A Obra

 

 

   O “Auto da Barca do Inferno” fala do juízo final católico de forma satírica e com forte apelo moral.

    Tem como cenário um cais, onde estão ancoradas duas barcas: Uma que leva ao Paraíso, tendo o Anjo como comandante e outra que leva ao Inferno, tendo o Diabo como comandante e trazendo consigo um companheiro.

    

 Fidalgo, Onzeneiro, Parvo, Sapateiro, Frade, Brísida Vaz, Judeu, Corregedor e Procurador, Enforcado e Os Quatro Cavaleiros são os personagens que são julgados e condenados aos seus destinos pelo Anjo e pelo Diabo.

    

Trazendo consigo algum objeto de seu pecado enquanto em vida, primeiramente aproximam-se do Diabo, perguntam para onde vai a barca e ao saber que vai para o inferno ficam horrorizados e se dizem merecedores do Céu. Aproximam-se então do Anjo que os condena ao inferno por seus pecados.

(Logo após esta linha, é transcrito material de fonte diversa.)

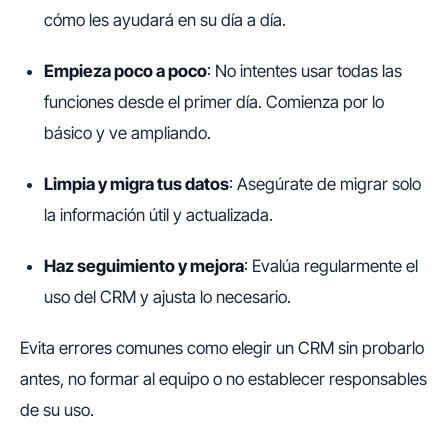
cómo les ayudará en su día a día.
Empieza poco a poco
: No intentes usar todas las
funciones desde el primer día. Comienza por lo
básico y ve ampliando.
Limpia y migra tus datos
: Asegúrate de migrar solo
la información útil y actualizada.
Haz seguimiento y mejora
: Evalúa regularmente el
uso del CRM y ajusta lo necesario.
Evita errores comunes como elegir un CRM sin probarlo
antes, no formar al equipo o no establecer responsables
de su uso.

      O Parvo era considerado inocente, não tinha malícia em seus atos. Assim, por ter uma alma pura, é conduzido ao Paraíso. Os Quatro Cavaleiros lutaram contra os mouros e a favor da fé católica, portanto seriam também dignos da salvação.

    O Judeu chega acompanhado de um bode e não entra em nenhuma das barcas. O Diabo tem a desculpa de que não transporta bodes e então o aconselha a procurar outra barca. Quando procura o Anjo, este afirma que não poderá entrar em sua barca, pois não seguia os dogmas cristãos.

    Todos os outros personagens são conduzidos ao Inferno, pois não são capazes de se desprenderem de seus pecados em vida. Por exemplo: O Frade traz uma espada de esgrima e uma amante que simbolizam seus pecados. Ele acredita que seus pecados deveriam ser perdoados, uma vez que ele estava a serviço da fé. Porém é condenado por seu falso moralismo religioso.

    O "Auto da Barca do Inferno" faz parte de uma trilogia (Autos da Barca "da Glória", "do Inferno" e "do Purgatório").

 

     É escrito em versos de sete sílabas poéticas e obedecem ao esquema de rimas ABBAACCA, como se pode ver na fala no Onzeneiro:

 

 "Olá, ó demo barqueiro! (A)

 

1         2         3       4       5       6        7

Sa / beis / vós / no / que / me / fun / do (B)
Quero lá tornar ao mundo (B)
E trarei o meu dinheiro (A)
Aqueloutro marinheiro (A)
Porque me vê vir sem nada (C)
Dá-me tanta borregada (C)
Como arrais lá do barreiro! (A)

 

      Através das falas os personagens apresentam traços que denunciam sua condição social.

    Na obra, podemos falar de dois tipos de personagens – alegóricos e tipo.

    No primeiro grupo inserem-se o Anjo e o Diabo, pois representam a visão maniqueísta: o Bem e o Mal, o Céu e o Inferno.   

 

No segundo grupo está inserido o restante dos personagens. São chamados de tipos, pois ilustram a sociedade da época, com suas aspirações, seus vícios e seus dramas.

    Deste modo, Gil Vicente conseguiu retratar um pouco dos vícios da sociedade da época, tais como a falta de fé e de valores morais e religiosos e a não-aplicação da justiça.